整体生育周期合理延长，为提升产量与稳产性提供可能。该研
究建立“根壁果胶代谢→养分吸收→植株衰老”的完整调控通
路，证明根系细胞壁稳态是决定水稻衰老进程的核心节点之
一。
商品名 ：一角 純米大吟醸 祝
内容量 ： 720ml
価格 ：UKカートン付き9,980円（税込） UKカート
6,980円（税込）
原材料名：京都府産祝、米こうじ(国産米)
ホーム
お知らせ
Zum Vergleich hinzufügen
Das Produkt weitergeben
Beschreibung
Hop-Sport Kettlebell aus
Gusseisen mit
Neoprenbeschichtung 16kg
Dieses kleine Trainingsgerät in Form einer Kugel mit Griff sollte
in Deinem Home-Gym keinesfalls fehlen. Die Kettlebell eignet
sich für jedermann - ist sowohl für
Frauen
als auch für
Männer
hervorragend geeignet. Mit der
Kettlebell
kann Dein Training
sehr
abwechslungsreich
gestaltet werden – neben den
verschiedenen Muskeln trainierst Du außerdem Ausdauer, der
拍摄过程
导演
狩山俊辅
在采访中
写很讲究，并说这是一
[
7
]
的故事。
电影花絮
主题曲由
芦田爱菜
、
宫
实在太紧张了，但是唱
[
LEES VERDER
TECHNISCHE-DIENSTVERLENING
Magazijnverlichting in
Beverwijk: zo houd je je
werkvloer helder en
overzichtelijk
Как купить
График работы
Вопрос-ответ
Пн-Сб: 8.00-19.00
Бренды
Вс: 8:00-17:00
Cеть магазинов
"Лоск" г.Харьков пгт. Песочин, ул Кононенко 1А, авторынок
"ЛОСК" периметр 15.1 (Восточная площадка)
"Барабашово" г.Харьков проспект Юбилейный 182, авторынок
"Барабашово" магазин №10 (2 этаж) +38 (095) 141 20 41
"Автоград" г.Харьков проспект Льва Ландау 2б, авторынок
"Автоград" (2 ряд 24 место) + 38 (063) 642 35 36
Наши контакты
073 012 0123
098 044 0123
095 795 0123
━━━━━━━━━━━━━━━━━━━━━━━━━━━━━━
Task to complete:
Your output should be an exact copy of the lines from the top of the listing above to the line with "Dieses kleine Trainingsgerät", both ends included.

Result for this task:
整体生育周期合理延长，为提升产量与稳产性提供可能。该研
究建立“根壁果胶代谢→养分吸收→植株衰老”的完整调控通
路，证明根系细胞壁稳态是决定水稻衰老进程的核心节点之
一。
商品名 ：一角 純米大吟醸 祝
内容量 ： 720ml
価格 ：UKカートン付き9,980円（税込） UKカート
6,980円（税込）
原材料名：京都府産祝、米こうじ(国産米)
ホーム
お知らせ
Zum Vergleich hinzufügen
Das Produkt weitergeben
Beschreibung
Hop-Sport Kettlebell aus
Gusseisen mit
Neoprenbeschichtung 16kg
Dieses kleine Trainingsgerät in Form einer Kugel mit Griff sollte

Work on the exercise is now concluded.